Why Ramdev’s Patanjali is losing its powerAugust 16, 2019
While both Dabur and HUL have been aggressive in the ‘naturals’ market with new launches across its portfolio, unchecked distribution expansion and inconsistent quality of products have also been at the heart of Patanjali’s problems.
Once a hero brand on television, daring multinationals with a combative, in-your-face advertising narrative, Patanjali Ayurved, whose brand ambassador is its co-founder Baba Ramdev, has been quietly ceding ground.
It is barely visible on TV or in print and its sales, as recent numbers indicate, have begun to take a hit for several product categories, in urban and rural markets.
Once Brand Patanjali was impossible to miss.
A regular on the weekly top 10 advertiser lists for TV, it regularly made the headlines.
But Patanjali has been missing in action for a while now.
Weekly data by the Broadcast Audience Research Council (BARC) shows that Patanjali, credited for bringing the focus back on natural ingredients, no longer figures in its top ten list of advertisers.

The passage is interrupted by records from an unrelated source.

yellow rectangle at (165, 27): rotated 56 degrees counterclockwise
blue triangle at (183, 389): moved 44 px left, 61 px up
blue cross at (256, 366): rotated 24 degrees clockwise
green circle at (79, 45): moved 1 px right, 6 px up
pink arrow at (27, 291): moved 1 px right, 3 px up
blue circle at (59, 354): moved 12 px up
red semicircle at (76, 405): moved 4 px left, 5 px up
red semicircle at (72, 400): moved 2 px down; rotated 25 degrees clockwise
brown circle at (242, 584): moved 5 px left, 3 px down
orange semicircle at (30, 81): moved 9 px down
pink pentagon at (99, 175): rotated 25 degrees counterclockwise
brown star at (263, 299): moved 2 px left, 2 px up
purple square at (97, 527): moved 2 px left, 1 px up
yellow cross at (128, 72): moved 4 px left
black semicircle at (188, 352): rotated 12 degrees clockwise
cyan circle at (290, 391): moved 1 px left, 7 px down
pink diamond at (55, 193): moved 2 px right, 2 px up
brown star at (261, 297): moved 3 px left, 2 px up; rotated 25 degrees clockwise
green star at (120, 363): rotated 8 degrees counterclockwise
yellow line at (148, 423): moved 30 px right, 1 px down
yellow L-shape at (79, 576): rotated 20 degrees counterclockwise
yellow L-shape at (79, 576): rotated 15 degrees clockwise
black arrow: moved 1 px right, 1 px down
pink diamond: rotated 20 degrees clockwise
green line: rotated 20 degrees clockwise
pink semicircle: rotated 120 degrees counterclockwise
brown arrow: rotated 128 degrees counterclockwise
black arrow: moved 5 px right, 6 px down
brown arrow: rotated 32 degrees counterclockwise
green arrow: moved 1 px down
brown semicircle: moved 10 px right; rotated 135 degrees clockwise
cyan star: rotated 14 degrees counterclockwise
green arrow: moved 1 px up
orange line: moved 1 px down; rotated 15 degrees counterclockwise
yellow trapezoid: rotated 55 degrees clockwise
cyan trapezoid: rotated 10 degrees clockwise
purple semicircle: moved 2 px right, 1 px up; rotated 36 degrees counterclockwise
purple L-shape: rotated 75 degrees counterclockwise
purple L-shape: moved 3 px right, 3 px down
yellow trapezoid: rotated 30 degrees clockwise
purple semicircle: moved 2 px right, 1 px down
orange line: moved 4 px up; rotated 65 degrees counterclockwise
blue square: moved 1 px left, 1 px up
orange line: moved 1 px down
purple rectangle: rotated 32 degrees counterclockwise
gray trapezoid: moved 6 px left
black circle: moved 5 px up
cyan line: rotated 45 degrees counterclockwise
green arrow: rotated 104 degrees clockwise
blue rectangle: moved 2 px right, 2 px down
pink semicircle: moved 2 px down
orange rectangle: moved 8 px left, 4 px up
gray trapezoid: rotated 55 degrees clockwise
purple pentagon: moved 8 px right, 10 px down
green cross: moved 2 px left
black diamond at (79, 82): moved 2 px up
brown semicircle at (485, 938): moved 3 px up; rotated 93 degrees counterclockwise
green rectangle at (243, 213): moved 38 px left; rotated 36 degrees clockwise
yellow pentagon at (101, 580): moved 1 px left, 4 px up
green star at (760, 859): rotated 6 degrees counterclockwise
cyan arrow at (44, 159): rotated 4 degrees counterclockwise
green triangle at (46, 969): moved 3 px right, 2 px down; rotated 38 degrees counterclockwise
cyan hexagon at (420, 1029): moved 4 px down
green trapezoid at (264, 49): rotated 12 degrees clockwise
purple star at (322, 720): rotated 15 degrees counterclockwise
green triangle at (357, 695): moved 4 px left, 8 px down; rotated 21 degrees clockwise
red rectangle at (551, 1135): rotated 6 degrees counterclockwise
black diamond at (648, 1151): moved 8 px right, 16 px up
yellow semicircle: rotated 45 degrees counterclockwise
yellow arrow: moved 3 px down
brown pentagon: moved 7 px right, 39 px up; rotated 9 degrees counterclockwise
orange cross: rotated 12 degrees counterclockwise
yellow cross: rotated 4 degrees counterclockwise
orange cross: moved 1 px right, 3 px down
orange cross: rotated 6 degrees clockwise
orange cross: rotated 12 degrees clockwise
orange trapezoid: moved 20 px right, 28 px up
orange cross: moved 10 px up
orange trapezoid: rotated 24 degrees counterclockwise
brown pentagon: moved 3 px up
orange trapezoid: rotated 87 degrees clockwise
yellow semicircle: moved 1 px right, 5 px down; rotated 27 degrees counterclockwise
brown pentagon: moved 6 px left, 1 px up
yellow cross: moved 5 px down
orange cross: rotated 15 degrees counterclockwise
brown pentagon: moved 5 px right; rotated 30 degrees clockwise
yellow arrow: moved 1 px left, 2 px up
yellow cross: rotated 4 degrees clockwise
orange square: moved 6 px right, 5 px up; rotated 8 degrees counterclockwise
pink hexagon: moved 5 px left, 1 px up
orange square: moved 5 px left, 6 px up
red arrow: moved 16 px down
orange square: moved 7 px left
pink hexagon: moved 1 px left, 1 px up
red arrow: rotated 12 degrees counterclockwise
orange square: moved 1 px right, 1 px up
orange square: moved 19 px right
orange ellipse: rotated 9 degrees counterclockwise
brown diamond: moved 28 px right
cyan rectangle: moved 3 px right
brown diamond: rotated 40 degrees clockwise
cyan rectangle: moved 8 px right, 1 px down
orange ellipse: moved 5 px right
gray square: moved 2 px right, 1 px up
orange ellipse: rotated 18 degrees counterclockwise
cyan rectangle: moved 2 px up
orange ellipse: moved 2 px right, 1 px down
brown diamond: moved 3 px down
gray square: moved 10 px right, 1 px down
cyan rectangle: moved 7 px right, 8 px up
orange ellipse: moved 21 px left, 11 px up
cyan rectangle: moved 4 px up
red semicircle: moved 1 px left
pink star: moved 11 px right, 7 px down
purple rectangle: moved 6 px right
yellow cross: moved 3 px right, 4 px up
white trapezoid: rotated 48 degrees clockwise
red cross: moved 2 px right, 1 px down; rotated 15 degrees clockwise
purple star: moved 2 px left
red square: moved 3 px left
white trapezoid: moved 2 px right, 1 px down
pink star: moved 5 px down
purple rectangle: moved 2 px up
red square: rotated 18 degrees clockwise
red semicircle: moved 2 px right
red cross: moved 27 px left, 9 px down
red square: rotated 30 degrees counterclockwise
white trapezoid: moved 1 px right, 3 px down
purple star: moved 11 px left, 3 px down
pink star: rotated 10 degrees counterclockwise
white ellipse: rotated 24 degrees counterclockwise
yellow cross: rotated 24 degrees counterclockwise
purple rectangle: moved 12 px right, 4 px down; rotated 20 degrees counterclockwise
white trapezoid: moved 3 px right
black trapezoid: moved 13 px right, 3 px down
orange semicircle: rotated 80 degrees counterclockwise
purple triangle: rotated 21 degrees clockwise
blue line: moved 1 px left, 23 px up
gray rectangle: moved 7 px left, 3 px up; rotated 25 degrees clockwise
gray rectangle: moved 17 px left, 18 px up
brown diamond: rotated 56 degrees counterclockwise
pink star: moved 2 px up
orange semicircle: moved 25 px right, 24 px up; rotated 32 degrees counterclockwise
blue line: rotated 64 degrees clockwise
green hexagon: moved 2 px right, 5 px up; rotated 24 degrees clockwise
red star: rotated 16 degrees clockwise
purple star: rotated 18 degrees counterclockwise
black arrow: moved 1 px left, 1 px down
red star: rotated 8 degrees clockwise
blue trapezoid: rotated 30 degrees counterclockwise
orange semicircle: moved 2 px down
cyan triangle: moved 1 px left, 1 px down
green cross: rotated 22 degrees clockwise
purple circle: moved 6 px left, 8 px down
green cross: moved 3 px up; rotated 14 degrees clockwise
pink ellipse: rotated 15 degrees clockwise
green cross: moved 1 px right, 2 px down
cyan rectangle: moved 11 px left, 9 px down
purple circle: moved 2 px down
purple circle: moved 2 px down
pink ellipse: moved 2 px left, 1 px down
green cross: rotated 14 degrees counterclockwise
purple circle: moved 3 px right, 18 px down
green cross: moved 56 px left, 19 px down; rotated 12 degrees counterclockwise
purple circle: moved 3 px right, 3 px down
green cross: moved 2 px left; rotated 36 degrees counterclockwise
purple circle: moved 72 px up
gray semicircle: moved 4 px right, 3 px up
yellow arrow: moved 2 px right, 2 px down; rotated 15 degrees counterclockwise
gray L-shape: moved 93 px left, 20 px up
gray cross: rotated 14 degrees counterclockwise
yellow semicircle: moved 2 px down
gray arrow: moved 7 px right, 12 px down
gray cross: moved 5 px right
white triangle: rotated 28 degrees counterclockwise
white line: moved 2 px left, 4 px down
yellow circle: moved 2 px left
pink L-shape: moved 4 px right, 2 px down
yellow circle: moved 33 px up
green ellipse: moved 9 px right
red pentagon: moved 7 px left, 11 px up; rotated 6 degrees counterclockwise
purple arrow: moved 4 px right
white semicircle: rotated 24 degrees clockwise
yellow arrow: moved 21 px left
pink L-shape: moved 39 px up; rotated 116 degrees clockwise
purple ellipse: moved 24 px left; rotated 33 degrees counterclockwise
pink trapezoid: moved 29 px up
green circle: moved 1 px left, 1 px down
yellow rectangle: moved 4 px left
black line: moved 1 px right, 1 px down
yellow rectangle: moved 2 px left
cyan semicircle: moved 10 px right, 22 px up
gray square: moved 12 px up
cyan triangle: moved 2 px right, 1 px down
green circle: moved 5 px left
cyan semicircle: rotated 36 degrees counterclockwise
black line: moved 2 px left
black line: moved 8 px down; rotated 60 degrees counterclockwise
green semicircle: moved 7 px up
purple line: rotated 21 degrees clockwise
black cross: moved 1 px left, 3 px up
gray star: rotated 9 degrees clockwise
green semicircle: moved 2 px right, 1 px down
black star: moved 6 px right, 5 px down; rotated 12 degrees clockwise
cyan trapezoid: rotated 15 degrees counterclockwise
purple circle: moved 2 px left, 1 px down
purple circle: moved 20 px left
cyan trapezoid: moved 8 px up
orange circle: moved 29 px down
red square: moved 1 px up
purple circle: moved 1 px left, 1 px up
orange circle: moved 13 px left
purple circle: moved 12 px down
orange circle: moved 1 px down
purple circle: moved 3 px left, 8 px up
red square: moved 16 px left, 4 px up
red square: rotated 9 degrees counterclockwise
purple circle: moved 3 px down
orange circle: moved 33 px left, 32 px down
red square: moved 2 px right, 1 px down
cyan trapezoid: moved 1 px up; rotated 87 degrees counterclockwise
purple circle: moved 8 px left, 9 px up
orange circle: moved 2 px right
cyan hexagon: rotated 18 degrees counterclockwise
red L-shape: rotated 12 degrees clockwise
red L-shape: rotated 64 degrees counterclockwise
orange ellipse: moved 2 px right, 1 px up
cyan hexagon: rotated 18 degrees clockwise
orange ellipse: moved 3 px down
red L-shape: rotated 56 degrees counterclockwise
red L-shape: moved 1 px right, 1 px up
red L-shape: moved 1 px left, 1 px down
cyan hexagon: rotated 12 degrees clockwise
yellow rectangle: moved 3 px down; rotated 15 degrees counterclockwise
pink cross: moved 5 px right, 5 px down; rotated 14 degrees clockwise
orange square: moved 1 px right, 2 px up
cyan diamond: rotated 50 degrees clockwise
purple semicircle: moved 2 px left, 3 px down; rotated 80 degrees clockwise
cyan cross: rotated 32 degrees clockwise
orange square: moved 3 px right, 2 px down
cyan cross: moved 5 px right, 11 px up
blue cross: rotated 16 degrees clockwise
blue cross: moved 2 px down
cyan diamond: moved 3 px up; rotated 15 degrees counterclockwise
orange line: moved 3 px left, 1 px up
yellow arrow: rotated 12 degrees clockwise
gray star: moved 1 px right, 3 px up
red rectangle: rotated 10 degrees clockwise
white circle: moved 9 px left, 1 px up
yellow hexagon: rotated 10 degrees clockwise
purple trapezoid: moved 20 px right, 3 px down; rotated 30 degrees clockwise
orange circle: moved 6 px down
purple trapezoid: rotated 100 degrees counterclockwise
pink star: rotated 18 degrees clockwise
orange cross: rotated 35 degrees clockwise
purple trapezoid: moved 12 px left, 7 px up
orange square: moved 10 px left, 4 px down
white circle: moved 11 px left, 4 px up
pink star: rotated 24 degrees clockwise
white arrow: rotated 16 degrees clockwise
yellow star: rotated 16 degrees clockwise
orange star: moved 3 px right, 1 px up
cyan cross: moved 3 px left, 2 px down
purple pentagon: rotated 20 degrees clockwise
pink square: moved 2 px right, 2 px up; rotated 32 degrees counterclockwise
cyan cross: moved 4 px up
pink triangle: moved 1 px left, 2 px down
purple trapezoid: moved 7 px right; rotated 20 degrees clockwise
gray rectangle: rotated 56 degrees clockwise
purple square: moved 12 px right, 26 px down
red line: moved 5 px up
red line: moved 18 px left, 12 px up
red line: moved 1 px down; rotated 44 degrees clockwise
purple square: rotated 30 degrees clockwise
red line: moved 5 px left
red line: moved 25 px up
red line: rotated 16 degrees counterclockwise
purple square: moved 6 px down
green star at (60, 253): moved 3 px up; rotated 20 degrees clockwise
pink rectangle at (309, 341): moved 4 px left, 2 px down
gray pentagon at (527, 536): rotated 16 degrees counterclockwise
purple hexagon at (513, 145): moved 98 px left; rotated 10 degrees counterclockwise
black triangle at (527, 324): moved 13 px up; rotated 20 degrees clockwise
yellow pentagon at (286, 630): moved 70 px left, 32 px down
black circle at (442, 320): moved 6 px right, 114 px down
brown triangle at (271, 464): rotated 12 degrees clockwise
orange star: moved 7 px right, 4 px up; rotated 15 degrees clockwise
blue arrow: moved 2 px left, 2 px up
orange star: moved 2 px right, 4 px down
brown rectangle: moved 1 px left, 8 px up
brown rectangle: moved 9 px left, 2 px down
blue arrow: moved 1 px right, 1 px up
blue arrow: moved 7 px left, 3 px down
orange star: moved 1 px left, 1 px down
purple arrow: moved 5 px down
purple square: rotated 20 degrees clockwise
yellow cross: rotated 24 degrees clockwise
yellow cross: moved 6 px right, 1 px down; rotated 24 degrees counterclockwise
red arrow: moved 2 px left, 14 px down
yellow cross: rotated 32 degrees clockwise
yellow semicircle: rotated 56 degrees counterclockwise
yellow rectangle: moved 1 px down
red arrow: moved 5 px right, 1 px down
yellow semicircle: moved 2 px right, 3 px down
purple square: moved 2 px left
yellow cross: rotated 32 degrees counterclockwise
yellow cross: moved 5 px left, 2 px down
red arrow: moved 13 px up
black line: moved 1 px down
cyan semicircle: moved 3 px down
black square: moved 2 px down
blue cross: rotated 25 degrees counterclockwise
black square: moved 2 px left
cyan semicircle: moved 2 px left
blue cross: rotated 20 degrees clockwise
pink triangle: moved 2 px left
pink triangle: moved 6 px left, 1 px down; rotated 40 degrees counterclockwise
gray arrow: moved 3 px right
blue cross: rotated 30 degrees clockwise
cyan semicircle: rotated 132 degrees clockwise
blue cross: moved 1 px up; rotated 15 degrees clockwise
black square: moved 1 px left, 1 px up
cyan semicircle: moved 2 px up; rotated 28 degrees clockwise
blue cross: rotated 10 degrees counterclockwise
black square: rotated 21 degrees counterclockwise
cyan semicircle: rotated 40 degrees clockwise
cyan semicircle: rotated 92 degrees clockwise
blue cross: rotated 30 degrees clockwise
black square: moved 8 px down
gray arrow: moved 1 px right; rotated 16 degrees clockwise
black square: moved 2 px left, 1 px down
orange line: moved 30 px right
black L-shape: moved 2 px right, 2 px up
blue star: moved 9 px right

It fell off the charts sometime in 2018 after being in the top 10 consistently for two previous years, media planners and buyers reveal.
Instead it is the likes of Hindustan Unilever (HUL), Reckitt Benckiser and Procter & Gamble, companies that Ramdev targeted pointedly through Patanjali’s advertising, who are on top today.
A recent report by ratings agency CARE shows Patanjali’s sales slipping from Rs 10,000 crore in fiscal 2017 to Rs 8,135 crore in fiscal 2018 to Rs 4,701 crore in the first nine months of fiscal 2019.
Contrast this with its performance between fiscal years 2016 and 2017, when sales doubled from Rs 5,000 crore to Rs 10,000 crore, and the picture becomes clear.
Patanjali’s slide down the brand ladder, say experts, has come as rivals steadily advance in the ‘naturals’ space and consumers in general look for options beyond Patanjali.
“There is a visible fight back by companies such as HUL and Dabur in the naturals space,” says Abneesh Roy, senior vice president, research (institutional equities), Edelweiss.
“Both Dabur and HUL have been aggressive in the ‘naturals’ market with new launches across its portfolio, pushing consumers to take a long hard look at them,” he says.
During the release of their first quarter numbers for fiscal 2020, both Dabur and HUL said they continued to launch products on the ‘naturals’ platform.
Mohit Malhotra, chief executive officer, Dabur India, said that the naturals segment constituted nearly 25 to 30 per cent of the overall Rs 8,000-crore oral care market in India.
It is growing at 18 per cent per annum, three times the rate of growth of the non-naturals segment, which stood at 6 per cent per annum, he added.
This prompted Dabur to relaunch toothpaste brand Babool last month and it is expected to do the same with Meswak (toothpaste), playing up its ayurvedic credentials, sector experts said.
HUL, meanwhile, said Sanjiv Mehta, chairman and managing director, HUL, has a three-pronged approach for its ‘naturals’ portfolio.
It plans to launch variants of its existing brands in personal care (including hair care and skin care) to meet the growing demand for natural products.
It is also focusing on flagship brands such as Lever Ayush and paying attention to specialist brands such as Indulekha, acquired by the company a few years ago and introducing new brands such as Citra in the marketplace.
“This strategy allows us to cover our bases well,” said Mehta during the company’s post-results press conference last month, adding brands such as Lever Ayush were tracking well among consumers.
Patanjali however has remained steadfast in its denial of all talks of its receding presence in the market.
Ramdev has countered talk of a slowdown, saying his company will bounce back as its core promise of providing chemical-free products remains intact.
But analysts remain bearish, saying unchecked distribution expansion and inconsistent quality of products have been at the heart of Patanjali’s problems.
While Patanjali has been in the news for acquiring the debt-ridden edible oil company Ruchi Soya for Rs 4,350 crore, its core FMCG business, say experts, is languishing with no big launches, barring the rollout of a few dairy products in May.
It is also getting aggressive in apparels with the launch of Patanjali Paridhan in November.
All of this has done little however to help the brand.
And the spotlight that it had turned firmly upon itself, a few years ago, seems to have lost its power.